Churches: Constitutionally non-taxable or exempt?

Churches were always considered non-taxable due to the First Amendment recognition of free exercise before the 1950s and 1960s, when Senator Johnson pushed religious clauses into the tax code and like magic, like always, another government law created a total new industry of accountants and lawyers to show pastors and churches how to get exemptions from taxes that they did not owe in the first place.

A few IRS officials were amazed that religious institutions were so dumb as to run to beg exemptions from the IRS from taxes they were not subject to in the first place.

The idea is that a truly mutual separation of church and state will not subject the free exercise to the whims or confiscations of the state.

That was one of the reasons Thomas Jefferson insisted in the Virginia constitution on banning ANY state recognition of ANY religious organization, meaning granting incorporation was banned for churches.

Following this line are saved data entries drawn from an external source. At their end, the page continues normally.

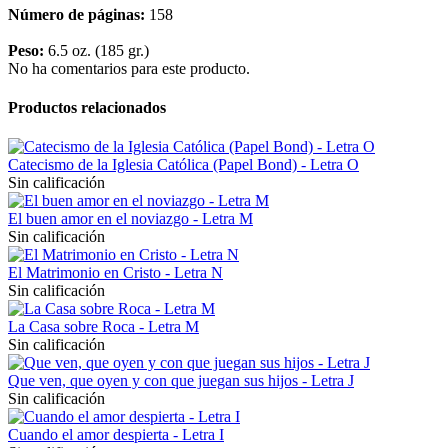
Número de páginas:
158
Peso:
6.5 oz. (
185 gr.)
No ha comentarios para este producto.
Productos relacionados
Catecismo de la Iglesia Católica (Papel Bond) - Letra O
Sin calificación
El buen amor en el noviazgo - Letra M
Sin calificación
El Matrimonio en Cristo - Letra N
Sin calificación
La Casa sobre Roca - Letra M
Sin calificación
Que ven, que oyen y con que juegan sus hijos - Letra J
Sin calificación
Cuando el amor despierta - Letra I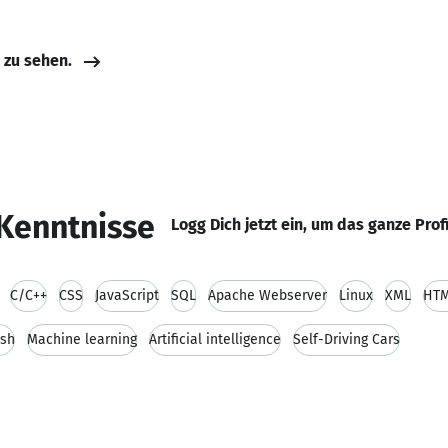
e zu sehen.
Kenntnisse
Logg Dich jetzt ein, um das ganze Prof
C/C++
CSS
JavaScript
SQL
Apache Webserver
Linux
XML
HT
sh
Machine learning
Artificial intelligence
Self-Driving Cars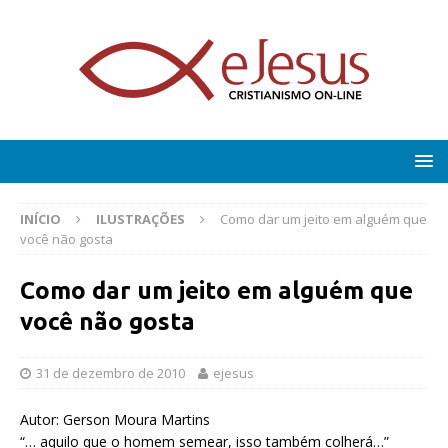
INÍCIO
ILUSTRAÇÕES
Como dar um jeito em alguém que
você não gosta
Como dar um jeito em alguém que
você não gosta
31 de dezembro de 2010
ejesus
Autor: Gerson Moura Martins
“… aquilo que o homem semear, isso também colherá…”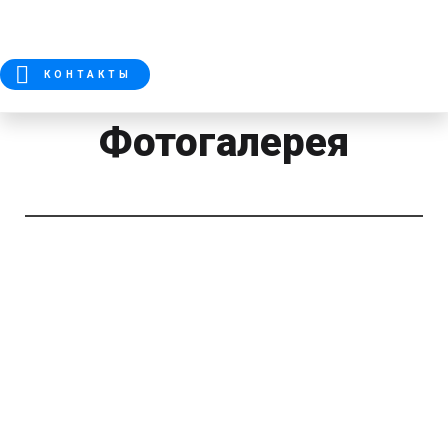
КОНТАКТЫ
Фотогалерея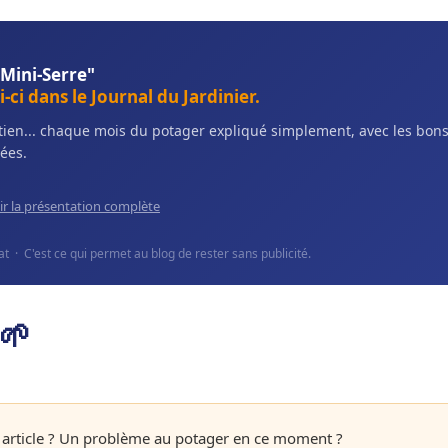
 Mini-Serre"
-ci dans le Journal du Jardinier.
retien... chaque mois du potager expliqué simplement, avec les bo
ées.
ir la présentation complète
 · C'est ce qui permet au blog de rester sans publicité.
🌱
 article ? Un problème au potager en ce moment ?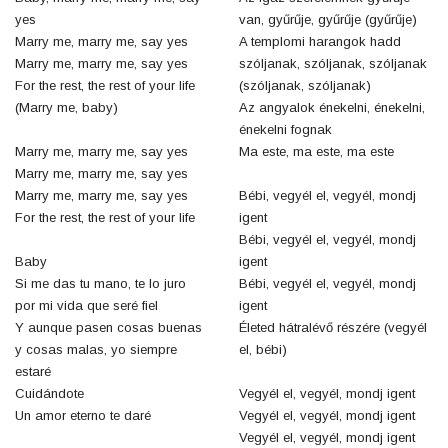
yes
van, gyűrűje, gyűrűje (gyűrűje)
Marry me, marry me, say yes
A templomi harangok hadd
Marry me, marry me, say yes
szóljanak, szóljanak, szóljanak
For the rest, the rest of your life
(szóljanak, szóljanak)
(Marry me, baby)
Az angyalok énekelni, énekelni,
énekelni fognak
Marry me, marry me, say yes
Ma este, ma este, ma este
Marry me, marry me, say yes
Marry me, marry me, say yes
Bébi, vegyél el, vegyél, mondj
For the rest, the rest of your life
igent
Bébi, vegyél el, vegyél, mondj
Baby
igent
Si me das tu mano, te lo juro
Bébi, vegyél el, vegyél, mondj
por mi vida que seré fiel
igent
Y aunque pasen cosas buenas
Életed hátralévő részére (vegyél
y cosas malas, yo siempre
el, bébi)
estaré
Cuidándote
Vegyél el, vegyél, mondj igent
Un amor eterno te daré
Vegyél el, vegyél, mondj igent
Vegyél el, vegyél, mondj igent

Jerry Fallwell, eager to subject the church under the thumb of the state, filed a lawsuit demanding Virginia allow his church to get a corporate charter, and the state was all too eager to make his religion a subject under the state.

I cannot stand it when I hear a pastor say he’s marrying people “by the authority vested in me by the state of…” Marriage is no business of any state, really.

That’s the problem with trying to enforce Christian doctrines with enforced laws. It gets turned on its head against them eventually.